Besides harbouring most of Kenya’s elephants, and providing the space they need for a quality of life in elephant terms, Tsavo is also home to the last of the great herds of buffalo in Kenya, the rare Hirola, or Hunters hartebeest, the largest population of lions left in Africa and a broad spectrum of other predators in healthy numbers, including the now extremely rare African hunting dogs, striped and spotted hyenas (under pressure in small sanctuaries) with reported sightings by experienced Naturalists of Brown Hyenas as well, previously not recorded in this part of the world..

Black Rhino Conservation
The Trust was the pioneer of Kenya’s very effective conservation strategy to retrieve the highly endangered Black Rhino from extinction, something that has been emulated elsewhere in Africa. It masterminded the concept of electrically fenced enclosures within the Protected Areas so that outlying survivors of the species could be concentrated for breeding purposes. Aside from purchasing Crates and constructing Relocation Holding Stockades, the Trust was instrumental in the establishment of Kenya’s first enclosed Rhino Sanctuaries in Tsavo West and Lake Nakuru National Parks. It also pioneered the free release of excess animals from these Sanctuaries into Tsavo East, mindful of the fact that should security collapse (as it has in the past), enclosed rhinos are more at risk than those living free.

Rhino Orphans
The Trust also pioneered the successful hand-rearing and complicated strategy of successful rehabilitation back into established wild rhino communities of orphaned Black Rhino calves.

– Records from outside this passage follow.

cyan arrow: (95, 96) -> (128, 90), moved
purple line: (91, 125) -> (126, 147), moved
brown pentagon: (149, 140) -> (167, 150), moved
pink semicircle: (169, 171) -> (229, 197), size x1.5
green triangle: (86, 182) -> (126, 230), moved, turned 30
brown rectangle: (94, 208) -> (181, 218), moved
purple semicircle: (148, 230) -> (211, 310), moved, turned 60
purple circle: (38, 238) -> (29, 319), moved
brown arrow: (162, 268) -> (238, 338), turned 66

Its expertise has been responsible for saving many orphaned rhino calves on Kenya’s Private Ranches as well as elsewhere in Africa. Its hands-on practical experience and inside knowledge of this species is unmatched.

Elephant Orphans
The same can be said of Elephants, for the Trust can claim another important first. Daphne Sheldrick was the first person in the entire world to successfully hand rear newborn fully milk dependent African Elephant orphans, something that spanned 28 years of trial and error to achieve. By the year 2007, the Trust had successfully saved and hand-reared over 55 infant African Elephant calves, two from the day of birth. Currently, over a dozen of the Trust’s hand-reared elephants are fully established and living free amongst their wild peers in Tsavo, some returning with wild born young to show their erstwhile human family. Based at two established Elephant Rehabilitation Centers within Tsavo East National Park others are still in the gradual process of re-integration with yet others in early infancy at the Trust’s Nairobi National Park Elephant and Rhino Nursery.

 

The Trust has trained a team of competent Elephant Handlers who replace the orphans’ lost elephant family until such time as the transition to the wild herds has been accomplished, something that can take up to l0 years, since elephant calves duplicate their human counterparts in terms of development through age progression. Those that were orphaned too young to recall their elephant family remain dependent longer, but all the Trust’s orphans eventually take their rightful place amongst their wild counterparts, including those orphaned on the day they were born.